Chat with us, powered by LiveChat Bindend advies GcZ, 7 juni 2024, SKGZ202302949 - SKGZ
Menu overslaan

Bindend advies GcZ, 7 juni 2024, SKGZ202302949

Afgewezen

- 202302949

GGZ, psychologische zorg
Verzoeker heeft geen aanspraak op vergoeding van de in Antwerpen, België, uitgevoerde klinische behandeling ten laste van de zorgverzekering.

Uitspraak

Verzoeker heeft aan de commissie verzocht te beslissen dat de ziektekostenverzekeraar gehouden is de kosten van de in Antwerpen, België, bij Affect2U uitgevoerde klinische behandeling, te weten een bedrag van € 14.150,--, geheel dan wel gedeeltelijk te vergoeden ten laste van de zorgverzekering. Daarnaast heeft verzoeker de commissie verzocht te bepalen dat de ziektekostenverzekeraar gehouden is te vergoeden de kosten voor de behandeling van zijn klacht ten bedrage van € 37,--. De ziektekostenverzekeraar heeft gesteld dat de kosten van de uitgevoerde klinische behandeling bij Affect2U niet worden vergoed, omdat verzoeker geen voorafgaande toestemming heeft gevraagd. De commissie overweegt dat verzoeker naar een andere EU-lidstaat, namelijk België, is gegaan om daar een klinische GGZ-behandeling vanwege zijn verslavingsproblematiek te ondergaan.
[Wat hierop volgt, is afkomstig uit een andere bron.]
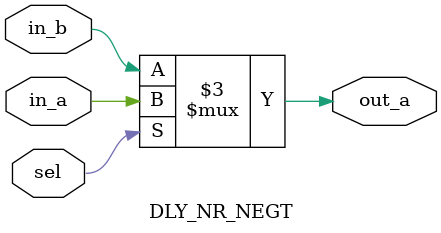
<source format=v>
module DLY_NR_NEGT (in_a, in_b, sel, out_a);
   input in_a, in_b, sel;
   output reg out_a;

   always @(in_a or in_b or sel)
   begin
      if (sel)
      out_a = #10 in_a;
      else
      out_a = #(-10) in_b;
   end
endmodule


</source>
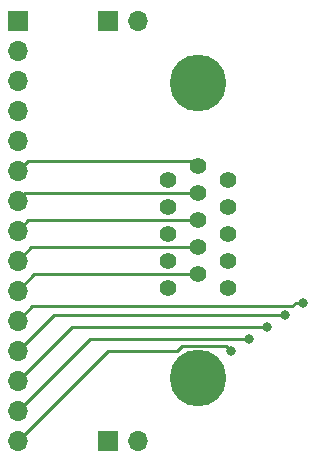
<source format=gbl>
G04 #@! TF.GenerationSoftware,KiCad,Pcbnew,(5.1.6-0-10_14)*
G04 #@! TF.CreationDate,2021-04-25T22:01:39+02:00*
G04 #@! TF.ProjectId,VGA_breakout,5647415f-6272-4656-916b-6f75742e6b69,rev?*
G04 #@! TF.SameCoordinates,Original*
G04 #@! TF.FileFunction,Copper,L2,Bot*
G04 #@! TF.FilePolarity,Positive*
%FSLAX46Y46*%
G04 Gerber Fmt 4.6, Leading zero omitted, Abs format (unit mm)*
G04 Created by KiCad (PCBNEW (5.1.6-0-10_14)) date 2021-04-25 22:01:39*
%MOMM*%
%LPD*%
G01*
G04 APERTURE LIST*
G04 #@! TA.AperFunction,ComponentPad*
%ADD10C,1.400000*%
G04 #@! TD*
G04 #@! TA.AperFunction,ComponentPad*
%ADD11C,4.800000*%
G04 #@! TD*
G04 #@! TA.AperFunction,ComponentPad*
%ADD12O,1.700000X1.700000*%
G04 #@! TD*
G04 #@! TA.AperFunction,ComponentPad*
%ADD13R,1.700000X1.700000*%
G04 #@! TD*
G04 #@! TA.AperFunction,ViaPad*
%ADD14C,0.800000*%
G04 #@! TD*
G04 #@! TA.AperFunction,Conductor*
%ADD15C,0.250000*%
G04 #@! TD*
G04 APERTURE END LIST*
D10*
X140970000Y-84582000D03*
X140970000Y-86862000D03*
X140970000Y-89142000D03*
X140970000Y-91422000D03*
X140970000Y-93702000D03*
X143510000Y-83442000D03*
X143510000Y-85722000D03*
X143510000Y-88002000D03*
X143510000Y-90282000D03*
X143510000Y-92562000D03*
X146050000Y-84582000D03*
X146050000Y-86862000D03*
X146050000Y-89142000D03*
X146050000Y-91422000D03*
X146050000Y-93702000D03*
D11*
X143510000Y-76392000D03*
X143510000Y-101382000D03*
D12*
X138430000Y-71120000D03*
D13*
X135890000Y-71120000D03*
D12*
X138430000Y-106680000D03*
D13*
X135890000Y-106680000D03*
D12*
X128270000Y-106680000D03*
X128270000Y-104140000D03*
X128270000Y-101600000D03*
X128270000Y-99060000D03*
X128270000Y-96520000D03*
X128270000Y-93980000D03*
X128270000Y-91440000D03*
X128270000Y-88900000D03*
X128270000Y-86360000D03*
X128270000Y-83820000D03*
X128270000Y-81280000D03*
X128270000Y-78740000D03*
X128270000Y-76200000D03*
X128270000Y-73660000D03*
D13*
X128270000Y-71120000D03*
D14*
X146304000Y-99060000D03*
X147828000Y-98044000D03*
X149352000Y-97028000D03*
X150876000Y-96012000D03*
X152400000Y-94996000D03*
D15*
X135890000Y-99060000D02*
X128270000Y-106680000D01*
X145900999Y-98656999D02*
X145904001Y-98660001D01*
X142201999Y-98656999D02*
X145900999Y-98656999D01*
X141798998Y-99060000D02*
X142201999Y-98656999D01*
X145904001Y-98660001D02*
X146304000Y-99060000D01*
X135890000Y-99060000D02*
X141798998Y-99060000D01*
X134366000Y-98044000D02*
X128270000Y-104140000D01*
X147828000Y-98044000D02*
X134366000Y-98044000D01*
X132842000Y-97028000D02*
X128270000Y-101600000D01*
X149352000Y-97028000D02*
X132842000Y-97028000D01*
X131318000Y-96012000D02*
X128270000Y-99060000D01*
X150876000Y-96012000D02*
X131318000Y-96012000D01*
X151834315Y-94996000D02*
X152400000Y-94996000D01*
X151543316Y-95286999D02*
X151834315Y-94996000D01*
X129503001Y-95286999D02*
X151543316Y-95286999D01*
X128270000Y-96520000D02*
X129503001Y-95286999D01*
X129688000Y-92562000D02*
X143510000Y-92562000D01*
X128270000Y-93980000D02*
X129688000Y-92562000D01*
X129428000Y-90282000D02*
X143510000Y-90282000D01*
X128270000Y-91440000D02*
X129428000Y-90282000D01*
X129168000Y-88002000D02*
X143510000Y-88002000D01*
X128270000Y-88900000D02*
X129168000Y-88002000D01*
X130105081Y-85727000D02*
X143596630Y-85727000D01*
X128270000Y-86360000D02*
X128903000Y-85727000D01*
X128903000Y-85727000D02*
X130105081Y-85727000D01*
X143038001Y-82970001D02*
X143510000Y-83442000D01*
X129119999Y-82970001D02*
X143038001Y-82970001D01*
X128270000Y-83820000D02*
X129119999Y-82970001D01*
M02*

</source>
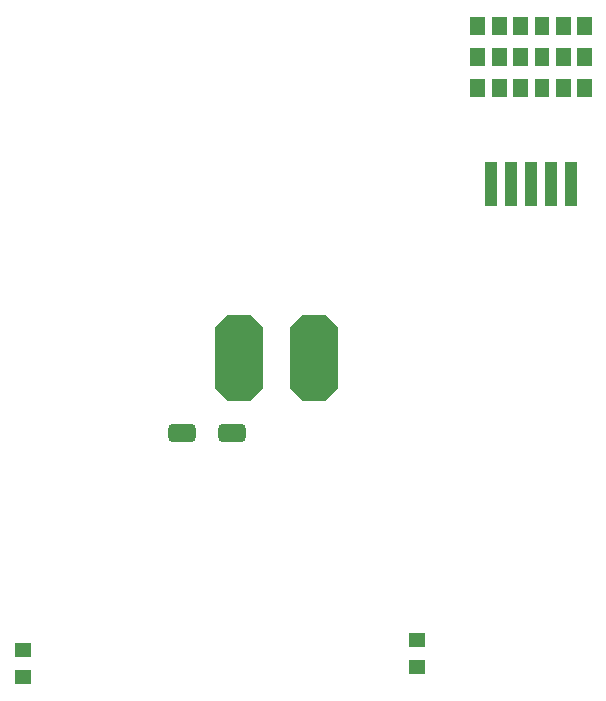
<source format=gtp>
G04*
G04 #@! TF.GenerationSoftware,Altium Limited,Altium Designer,21.3.2 (30)*
G04*
G04 Layer_Color=8421504*
%FSTAX44Y44*%
%MOMM*%
G71*
G04*
G04 #@! TF.SameCoordinates,1521B721-1041-421A-BEC2-2198B3717C83*
G04*
G04*
G04 #@! TF.FilePolarity,Positive*
G04*
G01*
G75*
%ADD20R,1.3970X1.2700*%
G04:AMPARAMS|DCode=21|XSize=2.33mm|YSize=1.55mm|CornerRadius=0.3875mm|HoleSize=0mm|Usage=FLASHONLY|Rotation=180.000|XOffset=0mm|YOffset=0mm|HoleType=Round|Shape=RoundedRectangle|*
%AMROUNDEDRECTD21*
21,1,2.3300,0.7750,0,0,180.0*
21,1,1.5550,1.5500,0,0,180.0*
1,1,0.7750,-0.7775,0.3875*
1,1,0.7750,0.7775,0.3875*
1,1,0.7750,0.7775,-0.3875*
1,1,0.7750,-0.7775,-0.3875*
%
%ADD21ROUNDEDRECTD21*%
G04:AMPARAMS|DCode=22|XSize=7.3mm|YSize=4mm|CornerRadius=0mm|HoleSize=0mm|Usage=FLASHONLY|Rotation=270.000|XOffset=0mm|YOffset=0mm|HoleType=Round|Shape=Octagon|*
%AMOCTAGOND22*
4,1,8,-1.0000,-3.6500,1.0000,-3.6500,2.0000,-2.6500,2.0000,2.6500,1.0000,3.6500,-1.0000,3.6500,-2.0000,2.6500,-2.0000,-2.6500,-1.0000,-3.6500,0.0*
%
%ADD22OCTAGOND22*%

%ADD23R,0.9900X3.7900*%
G36*
X0078587Y008115D02*
X0077337D01*
Y008267D01*
X0078587D01*
Y008115D01*
D02*
G37*
G36*
X0076777D02*
X0075527D01*
Y008267D01*
X0076777D01*
Y008115D01*
D02*
G37*
G36*
X0074967D02*
X0073717D01*
Y008267D01*
X0074967D01*
Y008115D01*
D02*
G37*
G36*
X0078587Y007852D02*
X0077337D01*
Y008004D01*
X0078587D01*
Y007852D01*
D02*
G37*
G36*
X0076777D02*
X0075527D01*
Y008004D01*
X0076777D01*
Y007852D01*
D02*
G37*
G36*
X0074967D02*
X0073717D01*
Y008004D01*
X0074967D01*
Y007852D01*
D02*
G37*
G36*
X0078587Y007589D02*
X0077337D01*
Y007741D01*
X0078587D01*
Y007589D01*
D02*
G37*
G36*
X0076777D02*
X0075527D01*
Y007741D01*
X0076777D01*
Y007589D01*
D02*
G37*
G36*
X0074967D02*
X0073717D01*
Y007741D01*
X0074967D01*
Y007589D01*
D02*
G37*
G36*
X0084017Y008115D02*
X0082767D01*
Y008267D01*
X0084017D01*
Y008115D01*
D02*
G37*
G36*
X0082207D02*
X0080957D01*
Y008267D01*
X0082207D01*
Y008115D01*
D02*
G37*
G36*
X0080397D02*
X0079147D01*
Y008267D01*
X0080397D01*
Y008115D01*
D02*
G37*
G36*
X0084017Y007852D02*
X0082767D01*
Y008004D01*
X0084017D01*
Y007852D01*
D02*
G37*
G36*
X0082207D02*
X0080957D01*
Y008004D01*
X0082207D01*
Y007852D01*
D02*
G37*
G36*
X0080397D02*
X0079147D01*
Y008004D01*
X0080397D01*
Y007852D01*
D02*
G37*
G36*
X0084017Y007589D02*
X0082767D01*
Y007741D01*
X0084017D01*
Y007589D01*
D02*
G37*
G36*
X0082207D02*
X0080957D01*
Y007741D01*
X0082207D01*
Y007589D01*
D02*
G37*
G36*
X0080397D02*
X0079147D01*
Y007741D01*
X0080397D01*
Y007589D01*
D02*
G37*
D20*
X0069215Y0027659D02*
D03*
Y0029945D02*
D03*
X0035814Y0029083D02*
D03*
Y0026797D02*
D03*
D21*
X005357Y0047471D02*
D03*
X00493D02*
D03*
D22*
X0060452Y0053821D02*
D03*
X0054102D02*
D03*
D23*
X0082267Y006853D02*
D03*
X0080567D02*
D03*
X0078867D02*
D03*
X0077167D02*
D03*
X0075467D02*
D03*
M02*

</source>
Hij heeft niet voorafgaand toestemming gevraagd aan de ziektekostenverzekeraar en bijzondere omstandigheden die hieraan in de weg stonden zijn gesteld noch gebleken. (EG) Verordening nr. 883/2004 blijft daarom buiten toepassing. Met betrekking tot de zorgverzekering overweegt de commissie dat op grond van de Algemene regels en vergoedingen van de zorgverzekering voorafgaande toestemming is vereist voor de uitgevoerde behandeling, en deze ontbreekt. Indien sprake is van spoedeisende zorg geldt deze voorwaarde niet. Verzoeker heeft niet aannemelijk gemaakt dat het ging om spoedeisende zorg als bedoeld in de Algemene regels en vergoedingen van de zorgverzekering. Dit betekent dat vergoeding, ten laste van die verzekering, van de kosten van de behandeling in België terecht is geweigerd. De commissie wijst het verzoek daarom af. Voor toekenning van een vergoeding in verband met de gemaakte kosten voor de onderhavige procedure bestaat om deze reden geen grond.